In order to not duplicate the translatable strings in more than one place
in the code, I used define statements such as:

#define CUT_TRANSACTION_LABEL         N_("Cu_t Transaction")
#define COPY_TRANSACTION_LABEL        N_("_Copy Transaction")
...
#define CUT_SPLIT_LABEL               N_("Cu_t Split")
#define COPY_SPLIT_LABEL              N_("_Copy Split")
...

This worked fine in my environment, which is English, and I was ready to
commit the change when it occurred to me to check other languages. So I
started gnucash in German and all the text was in German except these were
in English.

I'm not sure how the translation process works (gettext?) in the build
process but I was expecting to see 'Cut Transaction', 'Copy Transaction'
etc. in German, since translations already exist for them and 'Cut Split',
'Copy Split' etc. in English, since they are new strings and there probably
would not be German translations for them already in the system (po files?).

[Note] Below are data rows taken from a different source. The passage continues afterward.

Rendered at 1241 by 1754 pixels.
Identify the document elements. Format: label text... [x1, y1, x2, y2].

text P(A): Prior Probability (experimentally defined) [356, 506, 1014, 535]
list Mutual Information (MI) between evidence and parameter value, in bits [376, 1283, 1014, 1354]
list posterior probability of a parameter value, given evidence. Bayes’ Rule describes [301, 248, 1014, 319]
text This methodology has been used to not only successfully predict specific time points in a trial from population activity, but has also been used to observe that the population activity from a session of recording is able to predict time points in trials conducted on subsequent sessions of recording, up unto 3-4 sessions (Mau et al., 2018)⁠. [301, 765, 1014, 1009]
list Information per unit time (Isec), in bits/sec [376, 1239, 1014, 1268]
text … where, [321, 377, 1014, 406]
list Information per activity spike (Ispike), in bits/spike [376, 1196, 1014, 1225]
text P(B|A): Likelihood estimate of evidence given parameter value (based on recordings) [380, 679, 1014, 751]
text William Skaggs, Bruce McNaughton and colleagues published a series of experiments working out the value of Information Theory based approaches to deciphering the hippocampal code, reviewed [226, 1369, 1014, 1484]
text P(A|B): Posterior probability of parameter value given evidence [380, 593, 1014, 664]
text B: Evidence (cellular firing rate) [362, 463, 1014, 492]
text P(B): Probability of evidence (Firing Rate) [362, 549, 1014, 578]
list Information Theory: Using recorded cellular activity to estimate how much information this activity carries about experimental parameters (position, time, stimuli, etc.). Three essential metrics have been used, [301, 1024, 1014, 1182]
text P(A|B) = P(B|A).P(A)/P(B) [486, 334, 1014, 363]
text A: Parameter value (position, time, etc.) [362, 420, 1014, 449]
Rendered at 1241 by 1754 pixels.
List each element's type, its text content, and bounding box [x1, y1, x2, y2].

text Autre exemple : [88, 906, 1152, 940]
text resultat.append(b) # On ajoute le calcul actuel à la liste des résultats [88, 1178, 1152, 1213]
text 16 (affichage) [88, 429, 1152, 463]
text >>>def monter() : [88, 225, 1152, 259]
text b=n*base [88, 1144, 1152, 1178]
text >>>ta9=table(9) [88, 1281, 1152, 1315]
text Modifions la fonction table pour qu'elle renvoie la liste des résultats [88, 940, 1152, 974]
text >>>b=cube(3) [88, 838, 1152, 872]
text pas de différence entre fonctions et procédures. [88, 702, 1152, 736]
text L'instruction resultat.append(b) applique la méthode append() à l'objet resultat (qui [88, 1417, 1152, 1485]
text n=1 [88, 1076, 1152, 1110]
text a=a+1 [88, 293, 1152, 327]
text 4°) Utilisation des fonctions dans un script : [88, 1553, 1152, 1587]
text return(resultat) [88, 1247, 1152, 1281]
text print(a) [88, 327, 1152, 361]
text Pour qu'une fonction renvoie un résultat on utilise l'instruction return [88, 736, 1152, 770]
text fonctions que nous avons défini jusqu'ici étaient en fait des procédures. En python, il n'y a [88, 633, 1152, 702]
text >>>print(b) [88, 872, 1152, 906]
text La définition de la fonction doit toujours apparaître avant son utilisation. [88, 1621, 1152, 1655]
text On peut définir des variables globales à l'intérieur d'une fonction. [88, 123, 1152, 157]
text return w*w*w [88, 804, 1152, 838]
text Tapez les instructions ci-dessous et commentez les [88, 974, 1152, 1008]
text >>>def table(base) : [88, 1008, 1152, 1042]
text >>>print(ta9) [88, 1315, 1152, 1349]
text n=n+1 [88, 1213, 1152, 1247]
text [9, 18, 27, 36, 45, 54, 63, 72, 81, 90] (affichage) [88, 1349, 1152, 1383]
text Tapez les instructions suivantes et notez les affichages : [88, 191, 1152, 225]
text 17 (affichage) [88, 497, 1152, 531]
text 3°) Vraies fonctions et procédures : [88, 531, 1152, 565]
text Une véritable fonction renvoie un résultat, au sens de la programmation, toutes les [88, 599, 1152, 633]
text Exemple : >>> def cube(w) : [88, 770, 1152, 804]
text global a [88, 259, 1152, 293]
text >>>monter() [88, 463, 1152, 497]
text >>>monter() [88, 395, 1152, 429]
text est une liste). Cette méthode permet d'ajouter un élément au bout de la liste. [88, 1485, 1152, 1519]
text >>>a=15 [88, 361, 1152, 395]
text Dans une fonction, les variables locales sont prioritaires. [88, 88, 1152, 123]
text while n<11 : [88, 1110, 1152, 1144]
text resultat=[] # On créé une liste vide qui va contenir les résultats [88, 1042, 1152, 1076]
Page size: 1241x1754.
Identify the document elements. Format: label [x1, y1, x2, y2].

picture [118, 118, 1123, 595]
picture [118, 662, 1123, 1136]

So I assumed that #define statements with translatable strings are not to
be used.

I replaced the defines for just 'Cut Transaction' and 'Copy Transaction'
back to the way it was before to confirm my suspicion and when I recompiled
and reinstalled and ran it in German, I still got the menu affected items
in English, including these two. So I am confused. Perhaps since these
strings are in the code twice, the translation works on a 'per copy' basis
and the first instance, which is when the menu item is defined, is
translated, and the second, which is in my new code after determining the
cursor type, is not and overwrites the first so that I never see it in
German.

Can anyone help me out here? I'm not sure how to proceed.